Oddly, at least to me, when RSS was starting up, the first page of hits on Google would be a mix of the syndication format and the political party. Today, the Indians are pushed down to page 2, and at that, it’s only one link.
Another example. In 1999, UserLand released a web content management system called Manila. It was one of the first blogging platforms, and it’s still on the market, but not as famous as it used to be. A few months after Manila shipped it became the first hit on Google, then like RSS it came to dominate the first couple of pages of hits, pushing aside a city of 10 million people, the capital of the Philippines, a soverign nation. What kind of sense does that make? Well it makes a lot of sense if you’re me, or any of the few thousand people who used Manila to do their websites, but there are lots of people around the world to whom this made no sense at all.
Now it may have been cute in 2001 or 2002, but by 2007, with search integrated into society at a very deep level, and only getting deeper — it seems like it’s way past time to fix this. And we know how to do it, and it’s not even very hard.
How? Integrate social networking and search and learn what people who I’m connected with, people like me, choose when they search for RSS and adjust the results accordingly. It’s collaborative filtering applied to search. If Google doesn’t do it, Yahoo, Microsoft, Ask or a startup should.
TechCrunch 20, Sept 17-18, San Francisco.
I am one of the 20 people helping choose the 20 companies to present.
None of the companies pay a dime to participate, and I’m not being paid (and I assume the other experts are contributing their time as well).
What a combination, people and products. It’s about time Silicon Valley got back to its roots, we hope.
Getting a late start today for some reason. Procrastinating about going across the bay to the Web 2.0 Expo. I have a dinner over there tonight, so I have to go at some time. 🙂
This morning I watched Scoble drive to San Francisco and park his car, on his way to Moscone for the Expo. I talk with Scoble fairly often, so I know what it’s like from my perspective, but today I found out what it’s like from his. I didn’t try the obvious thing of calling him while watching on Ustream, but others did.
Last night I did my own Ustream show, called Bad Hair Day. I’ve wanted this for quite some time. I first wrote about it in the beginning of 2006, part of a series of feature requests for Yahoo. I wonder when Ustream came online? I first heard about it over the weekend. Over on Jeff Pulver’s blog I read a comment from one of the founders saying that Twitter was instrumental in spreading the word about his service. Somewhere else I read someone wonder if Digg would respond to Twitter by becoming more real-time.
One thing’s for sure, with Twitter and then Justin.tv and now Ustream, our little corner of the web is becoming a lot faster and more intimate. People used to be shocked at how much I shared here on Scripting, now I look conservative.
It wasn’t very long ago that I thought Mike Arrington was daring for having TechCrunch parties at his house in Atherton. By today’s standards, just a year or so later, it looks tame.
A few weeks ago, when Justin.tv was raging, I said to Scoble that he would have to match him. I knew it wasn’t for me. I like a clear line of delineation between my personal and public life.

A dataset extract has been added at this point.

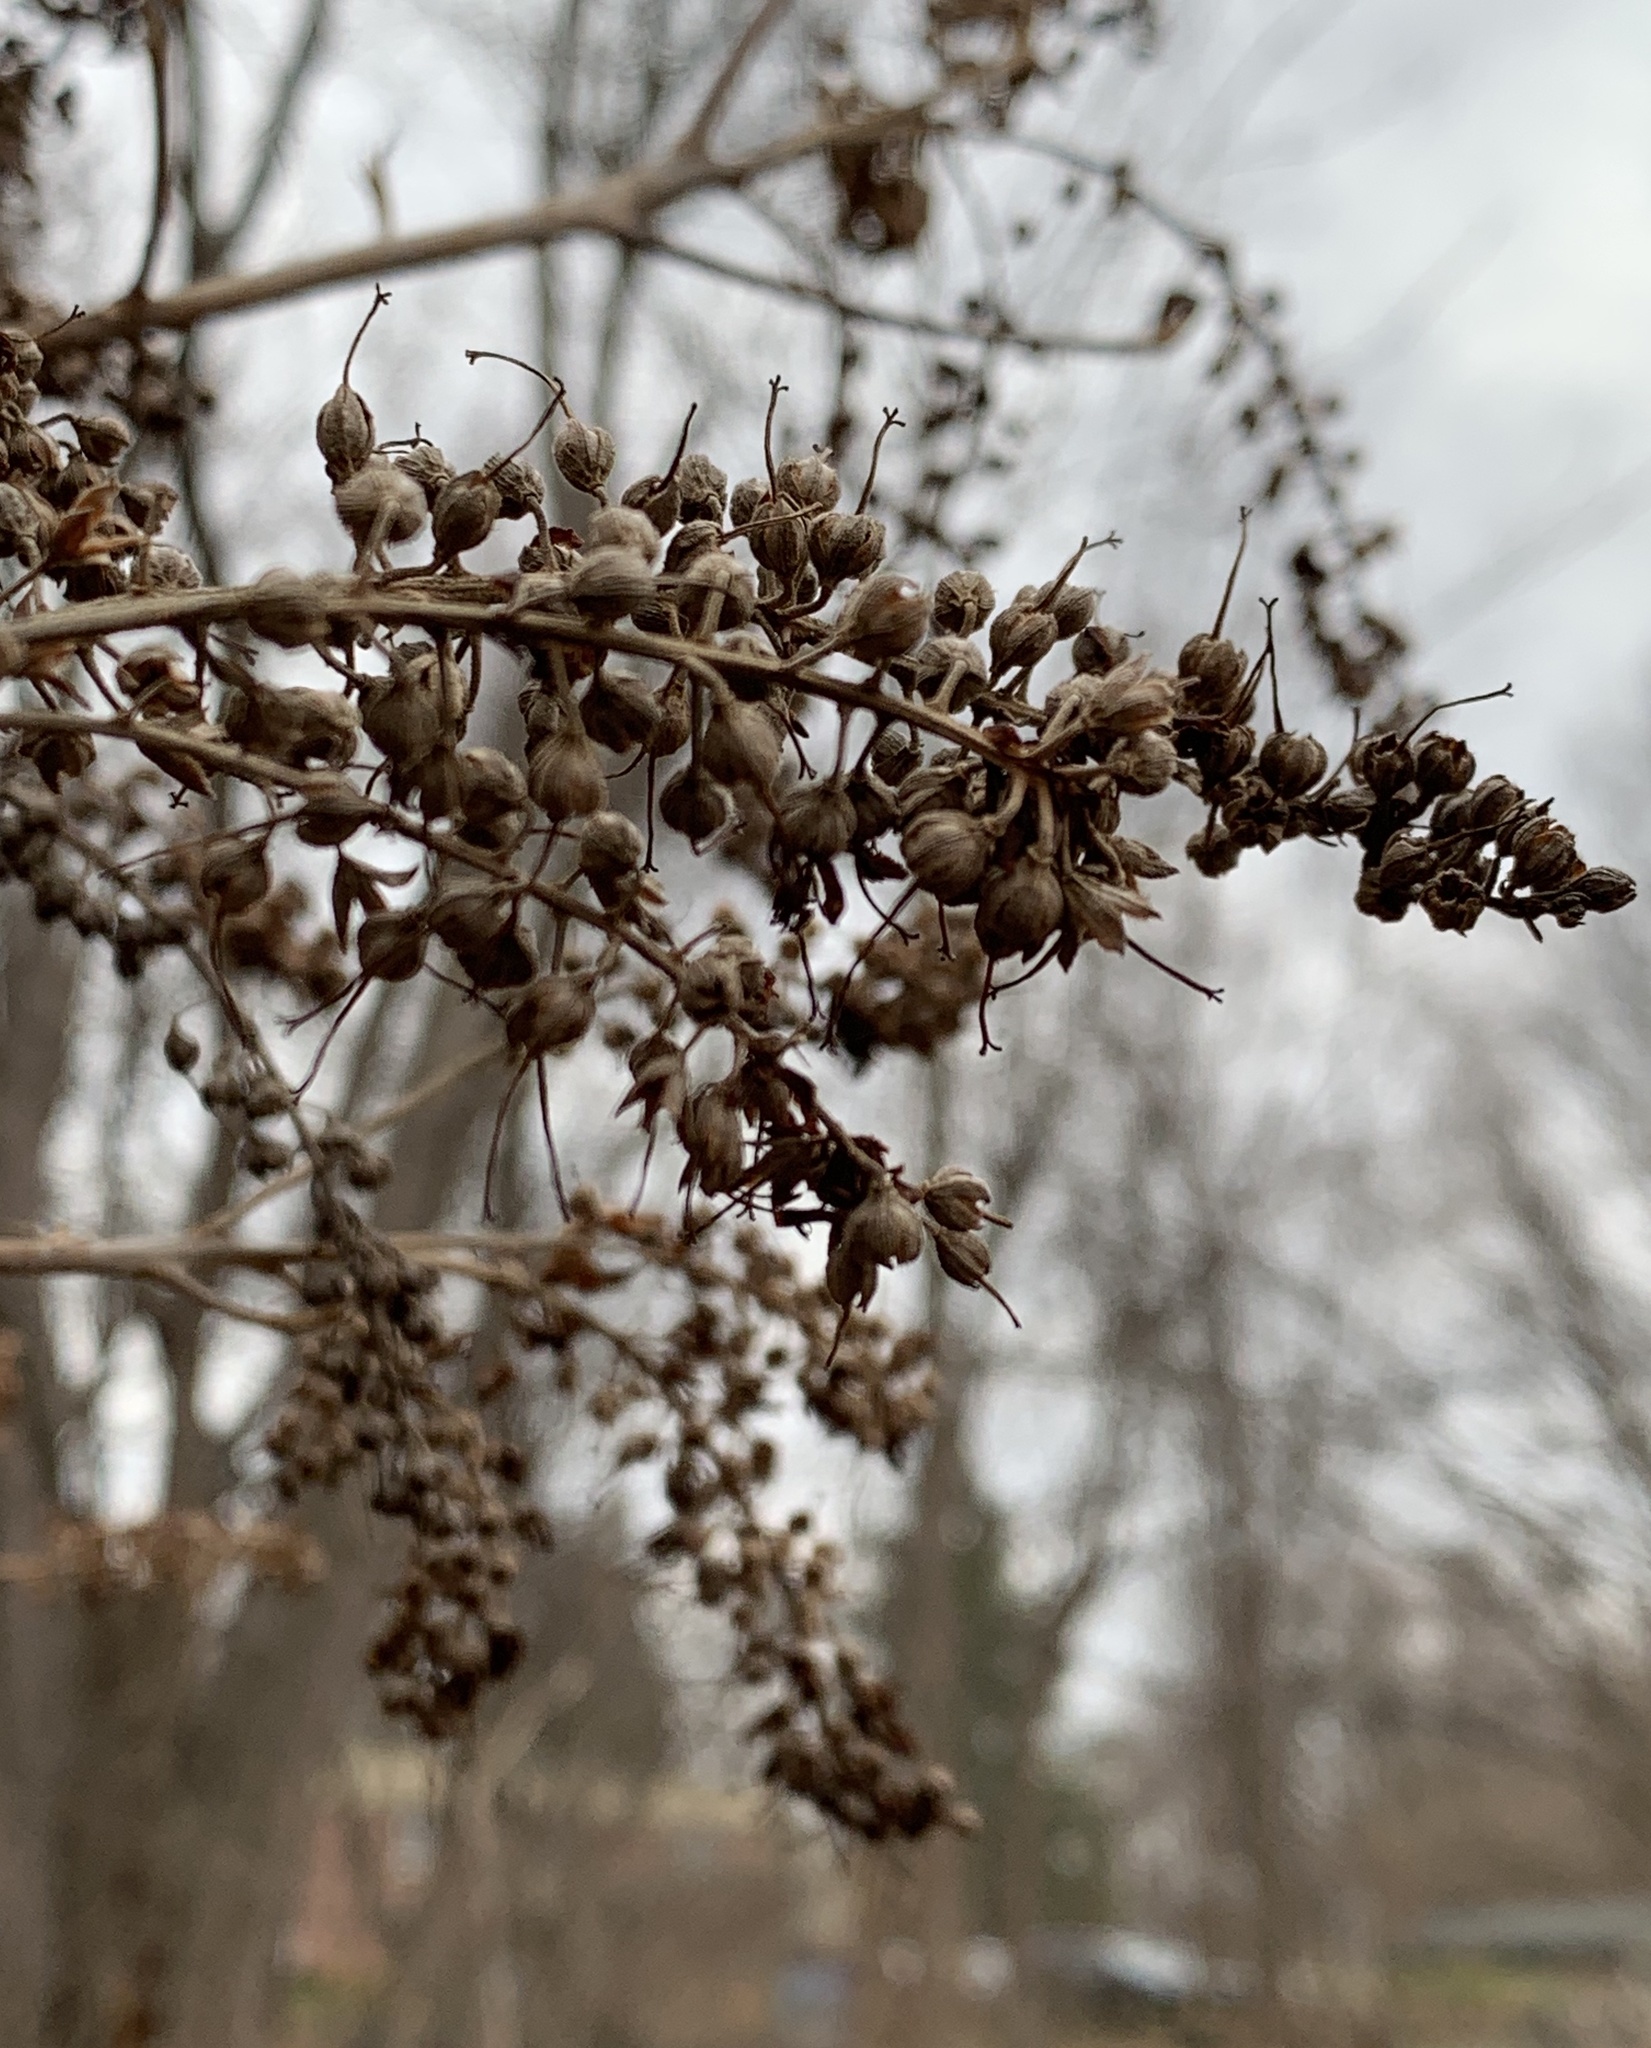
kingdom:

Waiting in line for coffee the other day Sylvia challenged me on this, asking if I had ever written about XXX (name X’d out), an old flame. I said nope never did. She asked about another girlfriend. Again, no. She said I write about my parents. True, but that’s relatively new, and only very surface level stuff. I’ve found that if you want to have personal relationships, you have to keep them out of public view and be very careful about that.
But we’re entering a phase of the evolution of web culture where the parts of people’s lives that are private are disappearing. It’ll be interesting to watch.
On the other hand, with everything online, where will the private stuff go, or will it just disappear. Surely Scoble will have to go to the men’s room sometime today? He may not mind having everyone watch him take a leak, but how will the other people feel about that?? Can’t wait to find out. Maybe only homeless, life-less people will be able to be online 24-7.
However, Ustream is certainly the answer to how we’ll webcast my session at Mix 07 on April 30, and all future conferences. Check one off the to-do lis.
Warning — spoilers follow. Don’t read if you haven’t seen last night’s show.
Last night’s Sopranos took us right to the edge of a very tall cliff, let us look over the edge, and then said “Hang here till next week.”
Even so last night’s Sopranos left us with a satisfied yet bitter-sweet feeling. They said to us, we can take it all from you, and just to show you, we’ll let one of your favorite characters speak on your behalf.
“It’s a thankless job,” says Johnny Sack.
Like a rock concert where every member of the band gets to play one solo before walking off-stage, even minor characters remind you of their character.
Oh it’s going to be quite a show. They’ve carved out an ambitious stage, positioning Tony as a latter-day Michael Corleone. Great drama, acting, music, theatrics, chutzpah.
Let’s hope they can live up to the hype!
Fast Company profile of Berkeley neighbor Sylvia Paull.
PodCorps.org is a “worldwide army of audio and video stringers who volunteer to record important spoken-word events.”
Watch Scoble drive to San Francisco. He’s listening to the radio, talking on the phone.